** Text for analysis follows **
= Falcon (series) =

Video game series

The Falcon line of computer games is a series of simulations of the F-16 Fighting Falcon combat aircraft. The games, mostly published by Spectrum HoloByte, were noted for their high level of realism unseen in contemporary simulation games.

On May 4, 2023, MicroProse announced it had re-acquired the copyright to the Falcon series.

== Series ==
===F-16 Fighting Falcon===
F-16 Fighting Falcon was developed by Nexa Corporation (later merged to Spectrum Holobyte) and published by ASCII Corporation in 1984 for the MSX. Designed by Gilman Louie and Les Watts, it used bitmapped 3D MiG-21s as adversaries, several years before Origin's Wing Commander used a similar graphics engine. Sega's Yuji Naka ported the game to the Master System.

===Falcon===

Falcon is the first official entry in the series. Originally developed by Sphere for Macintosh and MS-DOS in 1987 and ported to several platforms between 1988 and 1992, the game earned commercial success and critical acclaim.

===Falcon A.T.===
Falcon A.T. (MS-DOS 1988), also known as Falcon 2, was one of the first flight sims to use EGA graphics as well as one of the earliest commercially released games to require a 286 or better PC. In comparison to the older game, this version allows external viewing of the player aircraft, enables a "head-to-head" multiplayer mode, and includes the MiG-29 as an adversary.

ACE wrote: "If you really want the terror, exhiliration and sheer everything-happens-at-once confusion of combat flying, this game delivers. The graphics help too, of course!" Dragon awarded the game and 4 out of 5 stars in their February 1989 issue.
Computer Gaming World gave the game 3 stars out of 5 in their June 1992 issue.

===Falcon 3.0===

Falcon 3.0 was published in 1991 for MS-DOS as the third official main entry in the series.

====Falcon 3.0 based games====
Falcon 3.0 was sold as being the first of a series of inter-linked military simulations that Spectrum Holobyte collectively called the "Electronic Battlefield". Two games released in this range were the 1993 flight simulators for the F/A-18 (Falcon 3.0: Hornet: Naval Strike Fighter) and the MiG-29 (MiG-29: Deadly Adversary of Falcon 3.0) that could be played as stand-alone games or integrated into "Electronic Battlefield" network games.

Further games in the range were expected - rumours abounded of a simulator for the AH-64 Apache helicopter gunship, and even one or more tank simulators. The only one the company actually admitted to working on was a flight simulator of the A-10 Thunderbolt, but was never released.

Computer Gaming World in November 1993 criticized MiG-29s new redout/blackout model as unrealistic, and lack of fixes to existing bugs, but approved of the improved modem play and its "new set of challenges designed to broaden Falcons appeal". In a January 1994 survey of wargames the magazine gave the title four stars out of five, stating that the game was "mandatory" for serious players but not for "the casual weekend flyer".

Computer Gaming World in April 1994 approved of Hornets "Excellent enemy AI" and "intense" air-to-ground combat. While citing "some irritating bugs", the magazine concluded that as "basically Falcon 3 with new scenarios and a different flight model", it "will make a very welcome addition to the hard-core pilot's collection".

===Falcon 4.0 and Falcon 4.0: Allied Force===

Falcon 4.0 was published in 1998 for Windows as the fourth official main entry in the series. The Falcon 4.0 series is one of the longest running game series in PC history to have used the same code base. The history of Falcon 4.0 spans over two decades due to derivatives like Falcon 4.0: Allied Force, the BMS derivative from 2012, and other variants.

==Reception==
The Falcon series sold 700,000 copies by January 1995; Falcon 3.0 alone accounted for 400,000 sales by March 1995. Sales of the series had surpassed 900,000 copies by 2005.
** End of Text for analysis **
** Extracted records follows **
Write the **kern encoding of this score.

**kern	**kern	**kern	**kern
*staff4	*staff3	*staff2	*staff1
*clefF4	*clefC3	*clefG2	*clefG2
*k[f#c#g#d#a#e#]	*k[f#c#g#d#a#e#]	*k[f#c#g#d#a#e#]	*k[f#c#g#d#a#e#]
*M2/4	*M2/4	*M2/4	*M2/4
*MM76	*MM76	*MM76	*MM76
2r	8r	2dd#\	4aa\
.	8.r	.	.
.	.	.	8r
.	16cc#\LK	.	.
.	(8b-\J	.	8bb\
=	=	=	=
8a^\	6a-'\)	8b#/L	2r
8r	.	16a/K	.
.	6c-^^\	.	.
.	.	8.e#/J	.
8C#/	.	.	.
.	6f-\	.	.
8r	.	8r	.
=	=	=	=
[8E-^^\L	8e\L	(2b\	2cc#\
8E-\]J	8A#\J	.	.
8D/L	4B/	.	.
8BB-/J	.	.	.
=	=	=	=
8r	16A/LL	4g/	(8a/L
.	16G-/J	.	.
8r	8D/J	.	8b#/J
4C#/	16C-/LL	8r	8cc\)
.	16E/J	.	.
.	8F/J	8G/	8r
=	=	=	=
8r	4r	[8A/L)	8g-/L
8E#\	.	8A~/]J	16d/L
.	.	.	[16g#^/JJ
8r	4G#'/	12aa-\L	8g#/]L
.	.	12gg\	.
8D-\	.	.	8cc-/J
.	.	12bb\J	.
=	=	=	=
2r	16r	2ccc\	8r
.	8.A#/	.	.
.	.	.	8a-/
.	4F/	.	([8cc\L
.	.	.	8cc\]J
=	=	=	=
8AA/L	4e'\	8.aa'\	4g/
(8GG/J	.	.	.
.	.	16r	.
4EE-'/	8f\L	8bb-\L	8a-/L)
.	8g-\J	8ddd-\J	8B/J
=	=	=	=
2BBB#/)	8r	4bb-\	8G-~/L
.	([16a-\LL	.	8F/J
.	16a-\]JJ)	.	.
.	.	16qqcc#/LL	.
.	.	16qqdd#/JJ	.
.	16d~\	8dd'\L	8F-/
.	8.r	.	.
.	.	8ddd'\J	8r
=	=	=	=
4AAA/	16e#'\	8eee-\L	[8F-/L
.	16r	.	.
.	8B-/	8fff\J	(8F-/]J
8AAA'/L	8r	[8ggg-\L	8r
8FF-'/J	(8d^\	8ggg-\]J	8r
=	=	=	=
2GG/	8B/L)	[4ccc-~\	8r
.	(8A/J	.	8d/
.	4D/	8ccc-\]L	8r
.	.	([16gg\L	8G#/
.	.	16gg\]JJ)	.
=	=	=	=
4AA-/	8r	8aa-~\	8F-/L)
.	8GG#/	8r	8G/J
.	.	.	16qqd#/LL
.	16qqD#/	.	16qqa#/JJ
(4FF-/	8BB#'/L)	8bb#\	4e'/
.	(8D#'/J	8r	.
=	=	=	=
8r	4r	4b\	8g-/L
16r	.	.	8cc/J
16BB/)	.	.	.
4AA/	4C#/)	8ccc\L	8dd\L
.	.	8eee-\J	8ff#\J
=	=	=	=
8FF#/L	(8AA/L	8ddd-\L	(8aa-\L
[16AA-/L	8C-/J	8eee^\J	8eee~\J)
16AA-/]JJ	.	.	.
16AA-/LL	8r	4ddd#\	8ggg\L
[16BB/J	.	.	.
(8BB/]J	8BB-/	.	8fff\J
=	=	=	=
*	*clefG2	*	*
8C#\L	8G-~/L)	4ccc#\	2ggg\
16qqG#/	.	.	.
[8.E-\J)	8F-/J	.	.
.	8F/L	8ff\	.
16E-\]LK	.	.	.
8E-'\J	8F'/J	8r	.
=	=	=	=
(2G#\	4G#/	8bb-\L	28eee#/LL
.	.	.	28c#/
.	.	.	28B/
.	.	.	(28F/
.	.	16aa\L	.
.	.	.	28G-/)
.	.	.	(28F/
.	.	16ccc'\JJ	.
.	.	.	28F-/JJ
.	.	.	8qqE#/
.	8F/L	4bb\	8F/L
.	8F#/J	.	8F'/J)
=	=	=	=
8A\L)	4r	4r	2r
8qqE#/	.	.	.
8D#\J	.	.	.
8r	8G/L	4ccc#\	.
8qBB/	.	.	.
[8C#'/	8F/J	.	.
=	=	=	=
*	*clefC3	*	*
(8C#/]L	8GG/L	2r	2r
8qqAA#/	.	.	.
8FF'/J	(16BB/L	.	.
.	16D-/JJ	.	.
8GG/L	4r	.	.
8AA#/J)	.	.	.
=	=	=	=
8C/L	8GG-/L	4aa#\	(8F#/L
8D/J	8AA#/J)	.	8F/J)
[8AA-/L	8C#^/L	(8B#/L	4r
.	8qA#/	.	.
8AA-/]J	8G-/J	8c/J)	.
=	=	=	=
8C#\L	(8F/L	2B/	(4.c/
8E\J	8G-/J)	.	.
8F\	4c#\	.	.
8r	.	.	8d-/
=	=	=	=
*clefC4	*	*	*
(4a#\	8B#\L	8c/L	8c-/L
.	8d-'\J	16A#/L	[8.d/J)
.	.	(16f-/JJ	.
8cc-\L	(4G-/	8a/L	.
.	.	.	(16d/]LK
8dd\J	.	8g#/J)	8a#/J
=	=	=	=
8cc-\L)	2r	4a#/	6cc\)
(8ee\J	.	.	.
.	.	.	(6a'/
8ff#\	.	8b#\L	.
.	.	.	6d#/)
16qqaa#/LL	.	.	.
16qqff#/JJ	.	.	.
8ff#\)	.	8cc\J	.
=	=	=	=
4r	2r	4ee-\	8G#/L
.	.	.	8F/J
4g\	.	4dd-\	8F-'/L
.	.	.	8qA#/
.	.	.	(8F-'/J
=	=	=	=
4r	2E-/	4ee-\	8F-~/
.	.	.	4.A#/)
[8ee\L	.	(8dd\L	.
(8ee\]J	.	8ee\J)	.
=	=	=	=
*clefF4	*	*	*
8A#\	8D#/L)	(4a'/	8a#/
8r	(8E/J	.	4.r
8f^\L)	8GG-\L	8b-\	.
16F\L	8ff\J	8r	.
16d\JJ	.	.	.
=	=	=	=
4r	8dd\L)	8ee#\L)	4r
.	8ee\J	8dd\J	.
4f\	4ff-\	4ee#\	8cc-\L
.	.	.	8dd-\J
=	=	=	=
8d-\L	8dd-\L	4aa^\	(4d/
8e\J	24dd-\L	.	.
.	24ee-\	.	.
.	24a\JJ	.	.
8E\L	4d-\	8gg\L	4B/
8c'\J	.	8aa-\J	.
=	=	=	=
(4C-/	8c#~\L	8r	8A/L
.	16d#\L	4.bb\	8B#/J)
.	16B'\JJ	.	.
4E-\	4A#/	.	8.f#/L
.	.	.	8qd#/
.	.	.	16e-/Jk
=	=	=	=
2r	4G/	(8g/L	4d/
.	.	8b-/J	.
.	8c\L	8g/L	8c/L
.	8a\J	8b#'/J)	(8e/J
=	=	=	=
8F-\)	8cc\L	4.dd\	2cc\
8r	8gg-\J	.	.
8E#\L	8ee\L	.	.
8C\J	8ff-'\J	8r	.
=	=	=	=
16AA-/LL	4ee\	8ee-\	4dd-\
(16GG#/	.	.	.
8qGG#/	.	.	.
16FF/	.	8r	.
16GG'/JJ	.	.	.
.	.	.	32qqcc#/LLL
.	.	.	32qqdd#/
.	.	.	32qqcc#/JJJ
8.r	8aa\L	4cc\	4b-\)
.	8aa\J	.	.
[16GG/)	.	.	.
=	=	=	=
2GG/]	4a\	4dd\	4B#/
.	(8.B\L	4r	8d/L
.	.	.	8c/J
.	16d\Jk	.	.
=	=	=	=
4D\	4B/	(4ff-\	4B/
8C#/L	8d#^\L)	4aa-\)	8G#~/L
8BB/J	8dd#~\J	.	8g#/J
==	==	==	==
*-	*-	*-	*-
** End of Extracted records **
> _Task requirements_:
[A] In the text on the Falcon series, how many copies had the series sold by January 1995?
[B] Reproduce the passage of the text on the Falcon series word for word, starting at "Falcon is the" and ending at "and critical acclaim.".

> _Written answers_:
[A] 700,000 copies.

[B]
Falcon is the first official entry in the series. Originally developed by Sphere for Macintosh and MS-DOS in 1987 and ported to several platforms between 1988 and 1992, the game earned commercial success and critical acclaim.